Selon certains psychiatres le Zyprexa® devrait continuer à être utilisé
malgré ses effets nocifs car il est plus efficace que ses concurrents chez
les patients gravement atteints, alors que pour d'autres confrères, le
produit n'est pas plus efficace que les médicaments courants. Il serait
intéressant de connaître les liens entre certains psychiatres et le
laboratoire. En 2003, après avoir passé en revue les travaux interne de la
firme, le FDA a déclaré que ces effets secondaires n'étaient pas spécifiques
du Zyprexa®, et qu'on n'avait pas de preuve que ce médicament était
responsable du diabète. Eli Lilly a également été accusé d'avoir
illégalement étendu l'usage du médicament depuis l'automne 2000. En effet,
une campagne bien organisée, baptisée « Viva Zyprexa », intimait aux
représentants médicaux d'influencer les médecins pour prescrire le Zyprexa®
aux patients âgés ayant des symptômes de démence. Il fallait bien rattraper
le manque à gagner ! Or la Food and Drug Administration n'a jamais autorisé
le Zyprexa® dans les cas de démence et a même averti les médecins « qu'il
accroît le risque de décès chez les patients » en question. Le 5 janvier
2007, Eli Lilly a accepté de payer plus de 500 millions pour arrêter 18 000
procès en cours, sans compter les indemnités déjà octroyées à des dizaines
de milliers de victimes, mais cet arrangement ne met pas fin aux poursuites
des avocats et procureurs fédéraux. Parmi les autres effets secondaires, on
trouve des cas de vertige, somnolence, dyspepsie, constipation, asthénie,
tremblement, hypotension posturale et même des cas, rares tout de même, de
priapisme et de leucopénie. D'après la compagnie, 1 200 procès sont encore
en attente. Tarra Ryker, porte-parole de Eli Lilly a signalé que ces
affaires n'ont pas encore été réglées pour « diverses raisons ». Les actions
de Eli Lilly qui étaient tombées après l'annonce de ces règlements sont
remontées très rapidement à 52,36 dollars.

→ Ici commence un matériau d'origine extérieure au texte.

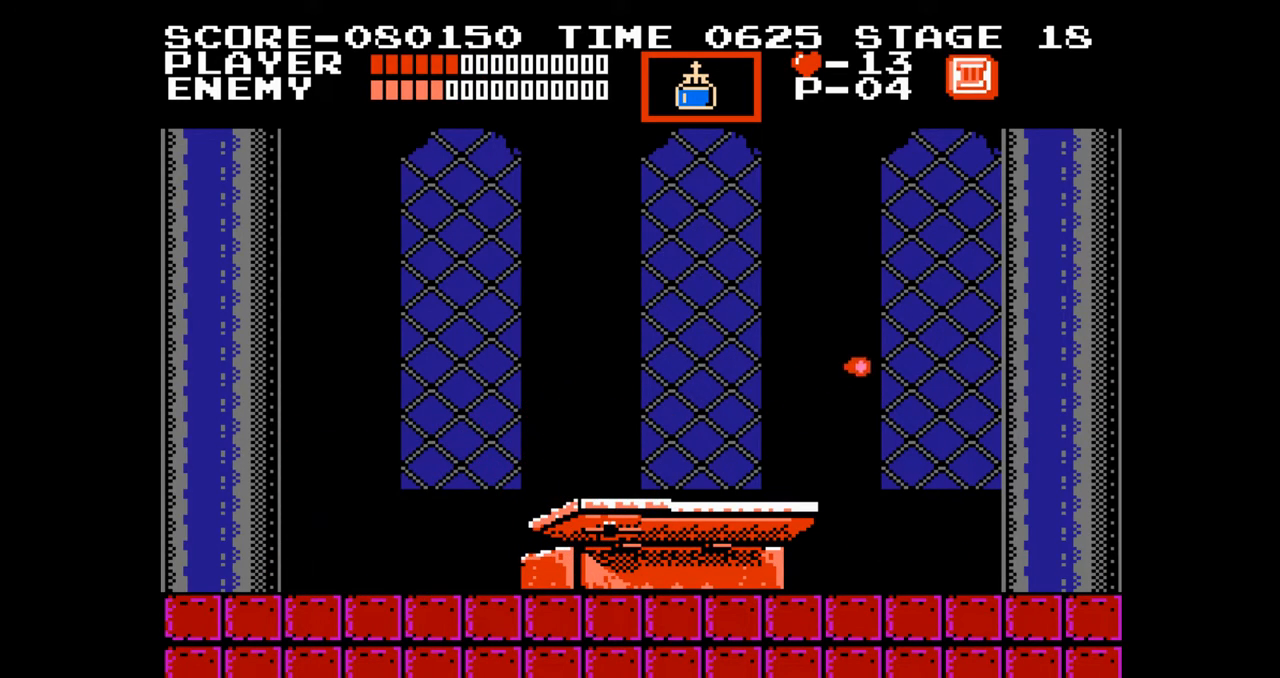
Gameplay with a controller (Nintendo layout); each line is a JSON object with the inputs held at the frame after it. "events" lists button and stick changes between this image and that frame as [ms after this image, input, new state], when the widget could be followed in between. Not read: L3 R3.
{"buttons": [], "events": [[200, "DPAD_RIGHT", "down"], [483, "DPAD_RIGHT", "up"]]}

Dominique Amory, qui dirige la filiale française, affirme avec superbe que
« jamais Eli Lilly ne s'est engagé dans une promotion hors autorisation ».
Doit-on en déduire que ce laboratoire est au-dessus de tout soupçon ?
Sûrement pas lorsqu'on connaît le nombre d'experts de la FDA qui ont de très
importants intérêts financiers dans la compagnie, les milliers de procès qui
lui sont intentés par les victimes du Prozac®, médicament fabriqué par ce
laboratoire, et la protection dont il jouit grâce à la famille Bush qui
entretient des liens étroits avec lui. En mars 2007, lorsque j'avais publié
dans le journal Votre Santé un article intitulé « Le Zyprexa® sera-t-il mis
en examen ? », ce dernier m'avait valu une réponse personnelle de Dominique
Amory, qui dirige la filiale française du laboratoire Eli Lilly. Pour lui,
la première valeur de Eli Lilly est « le respect des autres ». Dans sa
lettre adressée à Votre Santé, il répondait à mes accusations en affirmant
que son groupe avait toujours respecté les règles de transparence vis-à-vis
du monde médical, et il me reprochait mon « récit biaisé des faits » et les
suspicions dont je faisais état, qui « pouvaient susciter la crainte des
patients voire conduire certains d'entre eux à interrompre voire à
abandonner leur traitement avec tous les risques pourtant bien établis que
cela implique. » En fin de lettre, il disait espérer que je tiendrais compte
de ces éléments à l'occasion d'une prochaine analyse.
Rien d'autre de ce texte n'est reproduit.